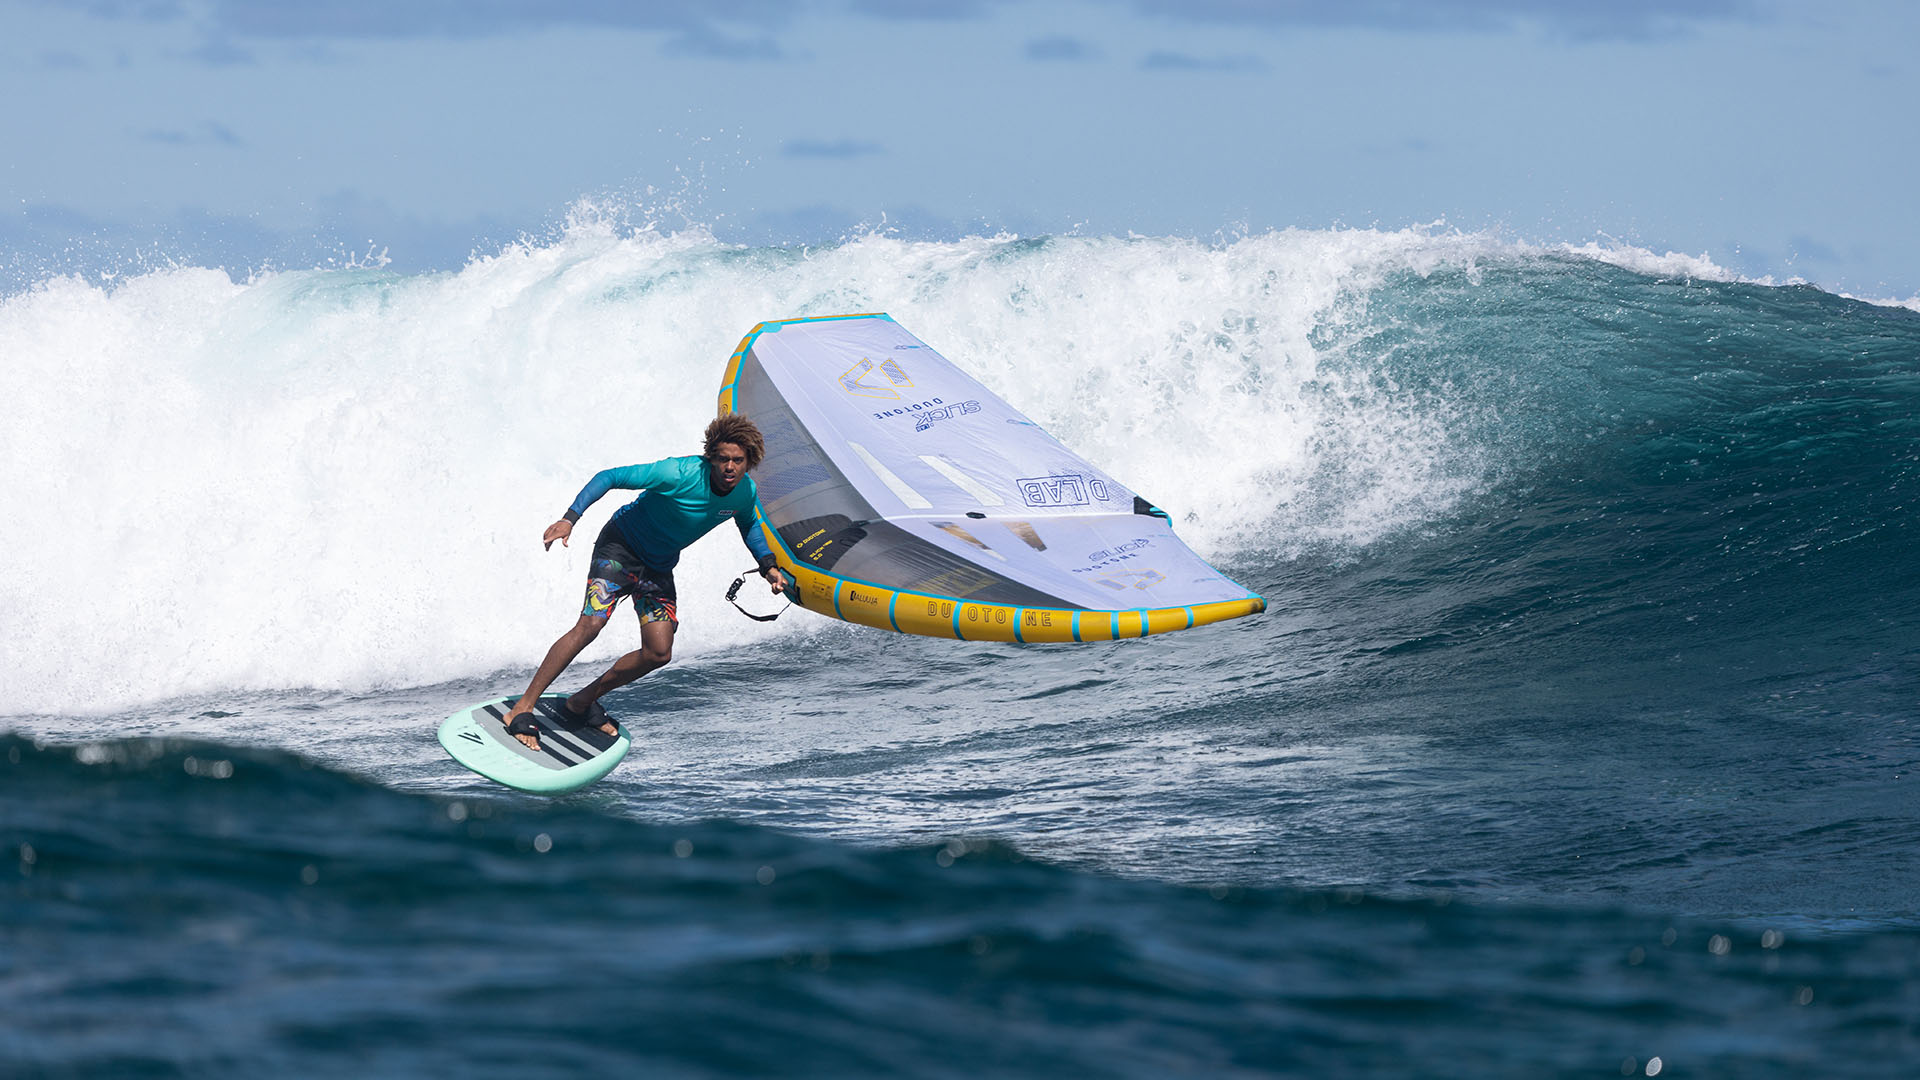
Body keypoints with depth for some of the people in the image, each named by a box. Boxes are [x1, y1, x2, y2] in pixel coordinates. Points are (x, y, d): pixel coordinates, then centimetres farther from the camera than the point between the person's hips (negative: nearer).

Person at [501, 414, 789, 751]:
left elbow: (748, 525, 17)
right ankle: (522, 709, -20)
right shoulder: (679, 474, -29)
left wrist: (768, 565, 3)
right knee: (590, 624, -23)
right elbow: (609, 477, -26)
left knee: (658, 653, -5)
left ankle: (583, 701, 15)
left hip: (659, 567, 6)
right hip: (621, 547, -6)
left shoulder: (745, 491, -9)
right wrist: (570, 518, -36)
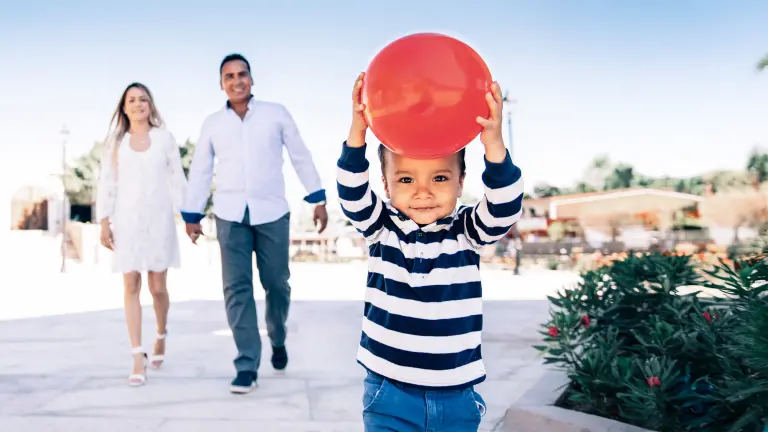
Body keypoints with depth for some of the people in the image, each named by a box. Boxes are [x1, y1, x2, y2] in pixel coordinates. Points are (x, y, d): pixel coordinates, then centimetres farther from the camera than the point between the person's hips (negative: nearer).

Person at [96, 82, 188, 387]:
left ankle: (161, 335, 31)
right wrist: (104, 222, -1)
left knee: (157, 287, 1)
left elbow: (177, 179, 5)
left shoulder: (164, 138, 6)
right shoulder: (115, 142, 9)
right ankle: (138, 358, -2)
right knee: (131, 286, -5)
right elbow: (107, 184, 7)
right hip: (126, 220, 1)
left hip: (159, 219, -1)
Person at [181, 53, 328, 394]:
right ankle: (247, 366, 0)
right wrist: (192, 215, 12)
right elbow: (200, 171, 14)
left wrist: (318, 200, 2)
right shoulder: (212, 123, 10)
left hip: (272, 212, -1)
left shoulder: (276, 113, 5)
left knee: (276, 283, 4)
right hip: (230, 215, 1)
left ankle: (278, 340, 33)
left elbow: (301, 157, 6)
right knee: (237, 289, -4)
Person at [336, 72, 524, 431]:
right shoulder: (381, 228, -4)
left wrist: (494, 144, -35)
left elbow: (506, 209, -20)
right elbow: (352, 195, -18)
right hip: (389, 392, 0)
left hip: (457, 395, 1)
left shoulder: (466, 231, -4)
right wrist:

####

= ACTION ITEM =
Beginning with the line containing "left shoulder: (164, 138, 6)" and ending with the line containing "right ankle: (247, 366, 0)", extract those lines exactly from the listing above, and only those.

= TASK SOLUTION =
left shoulder: (164, 138, 6)
right shoulder: (115, 142, 9)
right ankle: (138, 358, -2)
right knee: (131, 286, -5)
right elbow: (107, 184, 7)
right hip: (126, 220, 1)
left hip: (159, 219, -1)
Person at [181, 53, 328, 394]:
right ankle: (247, 366, 0)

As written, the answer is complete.